Thread overview
valgrind? electric fence?
Jun 03, 2007
Jason House
Jun 03, 2007
Frank Benoit
Jun 03, 2007
Thomas Kuehne
Jun 11, 2007
Jason House
Jun 03, 2007
Regan Heath
June 03, 2007
Does anyone know if valgrind or similar products can work with D?  If so, how?  If not, does anyone know of the next best thing?  (like running the GC after every line of code in a particular function?)

Needless to say, I have a bug that's driving me crazy.  Somewhere fairly late in a loop equivalent to "for (int i=0; i<36100; i++) doSomething();", my program crashes in seemingly normal code with normal state.  doSomething passes all of its unit tests and passes my nieve code inspection.  I could even be looking in the wrong spot since the code is multithreaded...  (but the other threads are stuck in the equivalent of "while(foo()==false) yield;" while waiting for the other thing to finish.  (foo is a very simple function)
June 03, 2007
Jason House schrieb:
> Does anyone know if valgrind or similar products can work with D?  If so, how?  If not, does anyone know of the next best thing?  (like running the GC after every line of code in a particular function?)
> 

I never used valgrind, but i know that there are ppl that use valgrind on linux with D (probably GDC).
June 03, 2007
Jason House Wrote:
> Does anyone know if valgrind or similar products can work with D?  If so, how?  If not, does anyone know of the next best thing?  (like running the GC after every line of code in a particular function?)
> 
> Needless to say, I have a bug that's driving me crazy.  Somewhere fairly late in a loop equivalent to "for (int i=0; i<36100; i++) doSomething();", my program crashes in seemingly normal code with normal state.  doSomething passes all of its unit tests and passes my nieve code inspection.  I could even be looking in the wrong spot since the code is multithreaded...  (but the other threads are stuck in the equivalent of "while(foo()==false) yield;" while waiting for the other thing to finish.  (foo is a very simple function)

I'm looking for a challenge, if you want you can send me the code (my email is valid) and I'll see if I can find the bug.  If the code is closed source I'll even promise not to keep it afterwards, or leak it in any way shape or form.

Regan Heath
June 03, 2007
Frank Benoit schrieb am 2007-06-03:
> Jason House schrieb:
>> Does anyone know if valgrind or similar products can work with D?  If so, how?  If not, does anyone know of the next best thing?  (like running the GC after every line of code in a particular function?)
>> 
>
> I never used valgrind, but i know that there are ppl that use valgrind on linux with D (probably GDC).

Simply compile the application with debugging information and use
valgrind as you would do with a plain C application.

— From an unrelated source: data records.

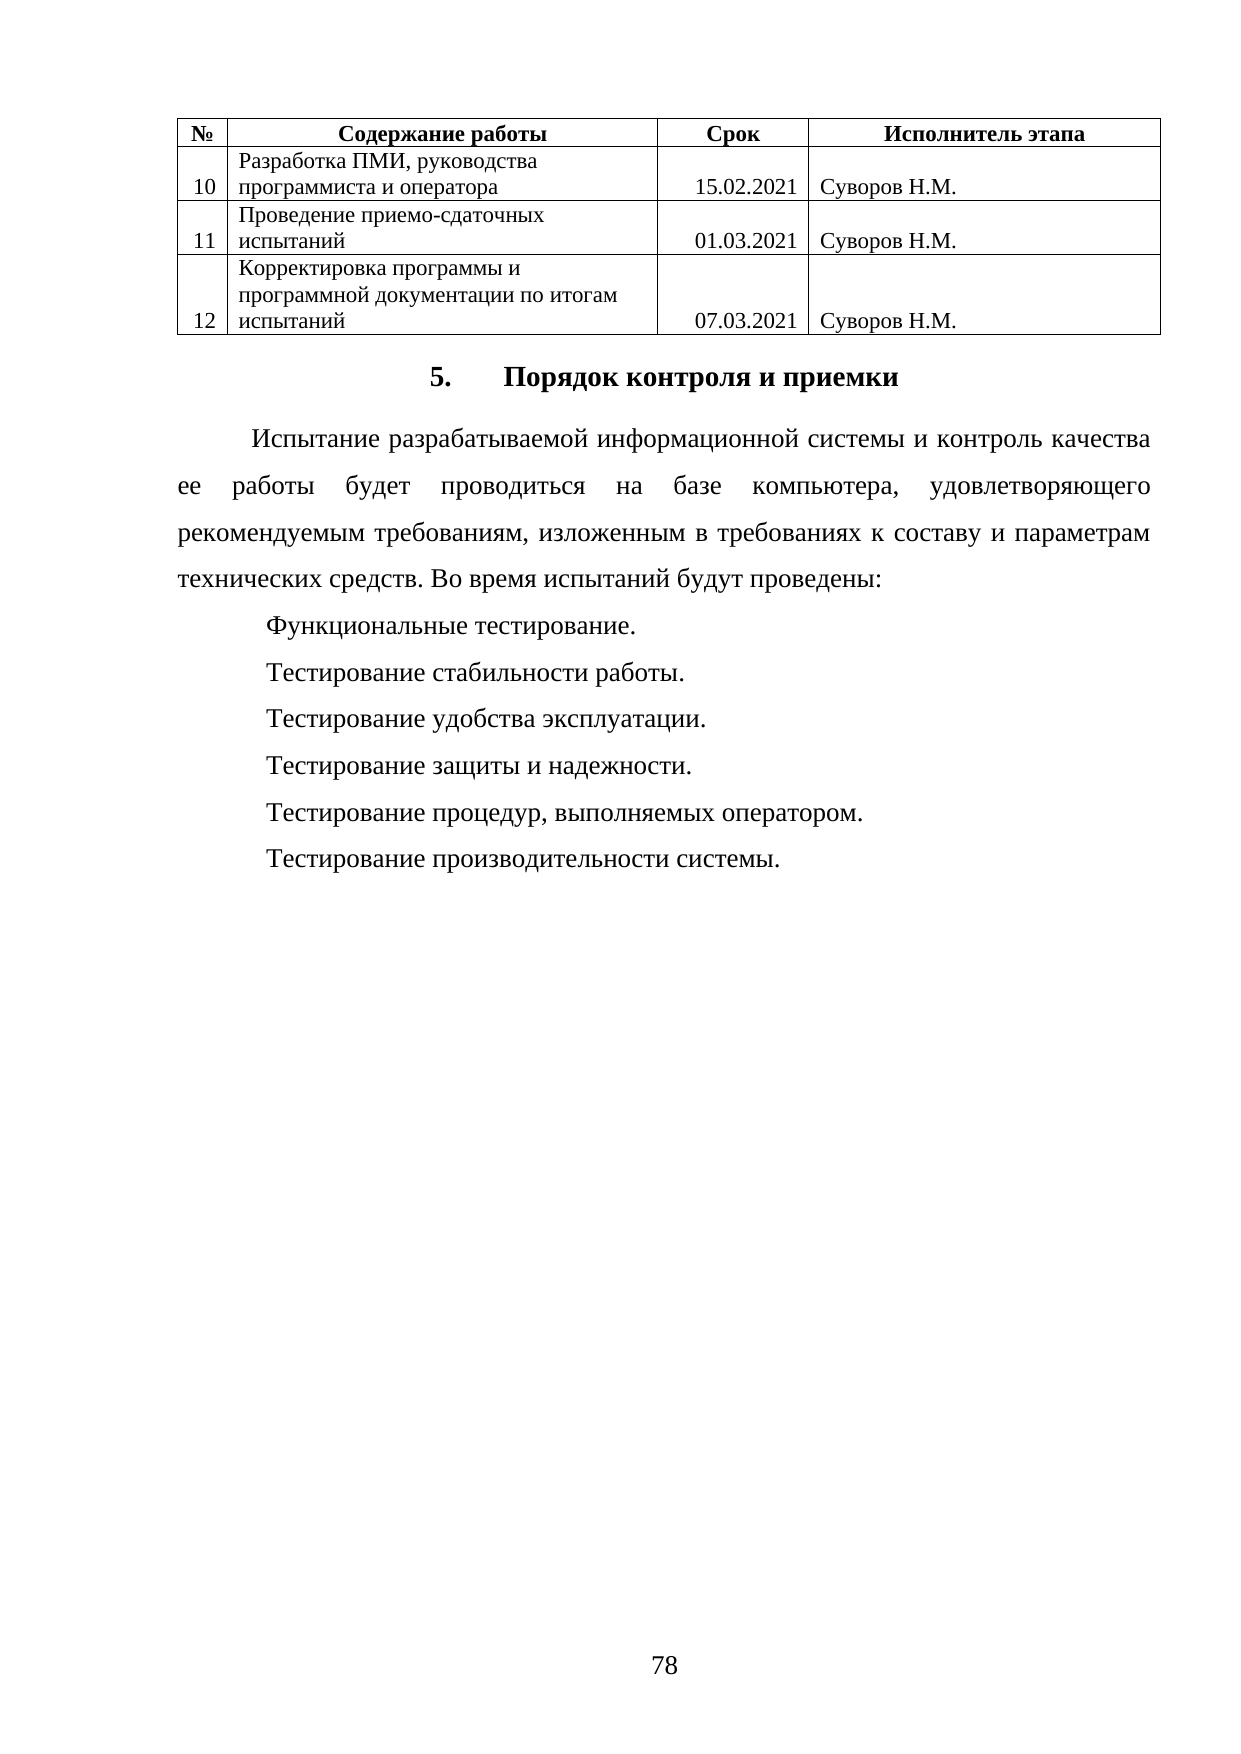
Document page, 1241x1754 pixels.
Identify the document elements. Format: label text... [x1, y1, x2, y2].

table_cell 10 [178, 147, 227, 200]
table_cell Проведение приемо-сдаточных испытаний [228, 201, 657, 253]
text Тестирование удобства эксплуатации. [266, 702, 1152, 733]
table_cell Суворов Н.М. [809, 147, 1160, 200]
table_cell Корректировка программы и программной документации по итогам испытаний [228, 255, 657, 333]
text Функциональные тестирование. [266, 609, 1152, 640]
table_cell 01.03.2021 [658, 201, 808, 253]
table_cell 11 [178, 201, 227, 253]
text Тестирование защиты и надежности. [266, 749, 1152, 780]
table_header № [178, 119, 227, 146]
text Испытание разрабатываемой информационной системы и контроль качества ее работы будет проводиться на базе компьютера, удовлетворяющего рекомендуемым требованиям, изложенным в требованиях к составу и параметрам технических средств. Во время испытаний будут проведены: [177, 422, 1152, 593]
list Порядок контроля и приемки [177, 359, 1152, 393]
table_cell 12 [178, 255, 227, 333]
text Тестирование процедур, выполняемых оператором. [266, 796, 1152, 827]
table_header Исполнитель этапа [809, 119, 1160, 146]
table_cell 15.02.2021 [658, 147, 808, 200]
text Тестирование стабильности работы. [266, 656, 1152, 687]
table_cell Разработка ПМИ, руководства программиста и оператора [228, 147, 657, 200]
text Тестирование производительности системы. [266, 842, 1152, 873]
table_header Срок [658, 119, 808, 146]
table_cell 07.03.2021 [658, 255, 808, 333]
table_header Содержание работы [228, 119, 657, 146]
table_cell Суворов Н.М. [809, 255, 1160, 333]
table_cell Суворов Н.М. [809, 201, 1160, 253]
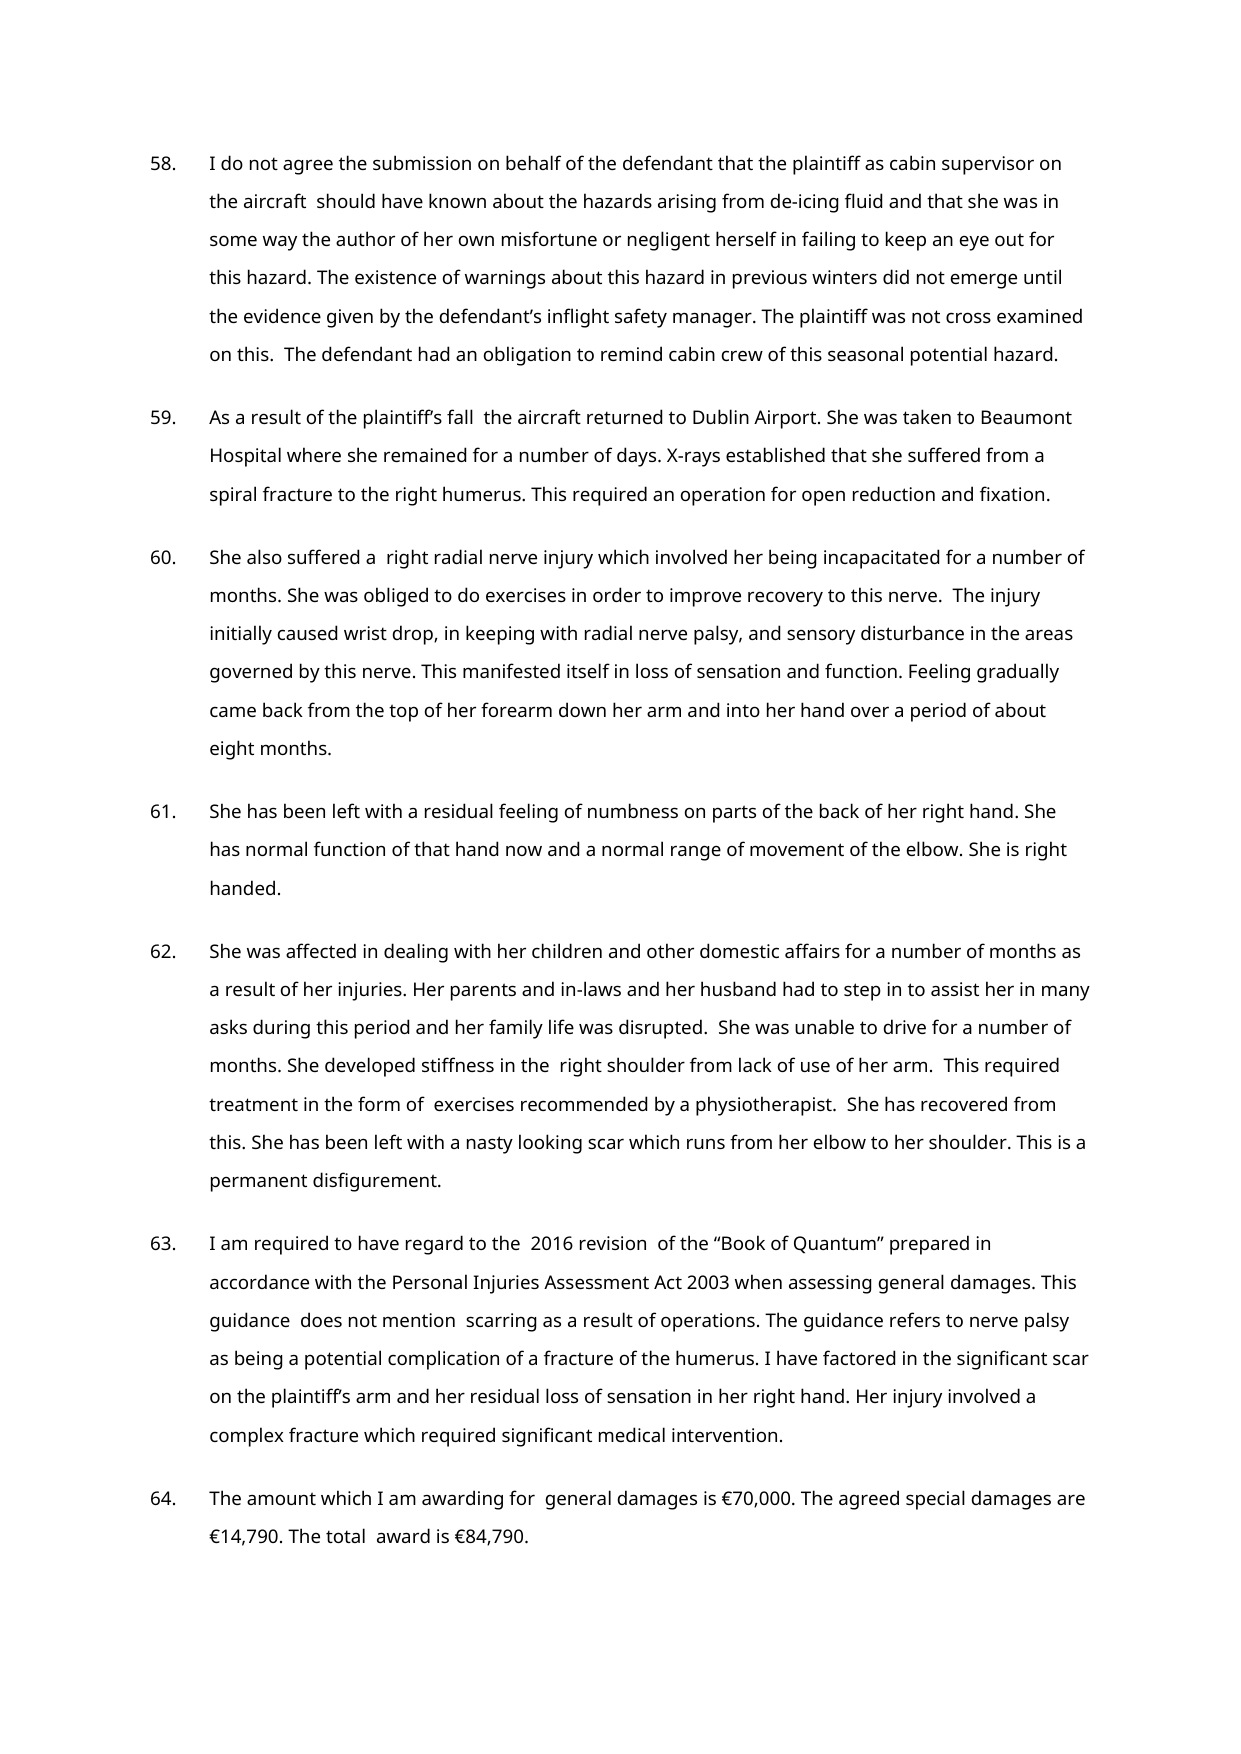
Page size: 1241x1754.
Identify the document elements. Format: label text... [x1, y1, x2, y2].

Valgrind's bug
tracker contains a patch to add D demangler support. The demangling
information is dated and using http://ddemangled.kuehne.cn
(either as a standalone or a pluging) should result in better results.

Thomas


June 11, 2007
Frank Benoit wrote:
> Jason House schrieb:
>> Does anyone know if valgrind or similar products can work with D?  If
>> so, how?  If not, does anyone know of the next best thing?  (like
>> running the GC after every line of code in a particular function?)
>>
> 
> I never used valgrind, but i know that there are ppl that use valgrind
> on linux with D (probably GDC).

I'd be interested in hearing from others who have used valgrind with gdc.  It found issues immediately...  But it left me scratching my head.  It seems like code that should work doesn't in subtle ways.  For example, I opened a bug with the gdc project for my simplest example:
https://sourceforge.net/tracker/?func=detail&atid=791252&aid=1734477&group_id=154306

In the original code that drove me to experiment with this, the bug was reproducible on many platforms with gdc and never with dmd.  I only tested with valgrind on a single system, so I don't know if the valgrind insanity applies to other platforms.  I'd like to know if others have had similar issues.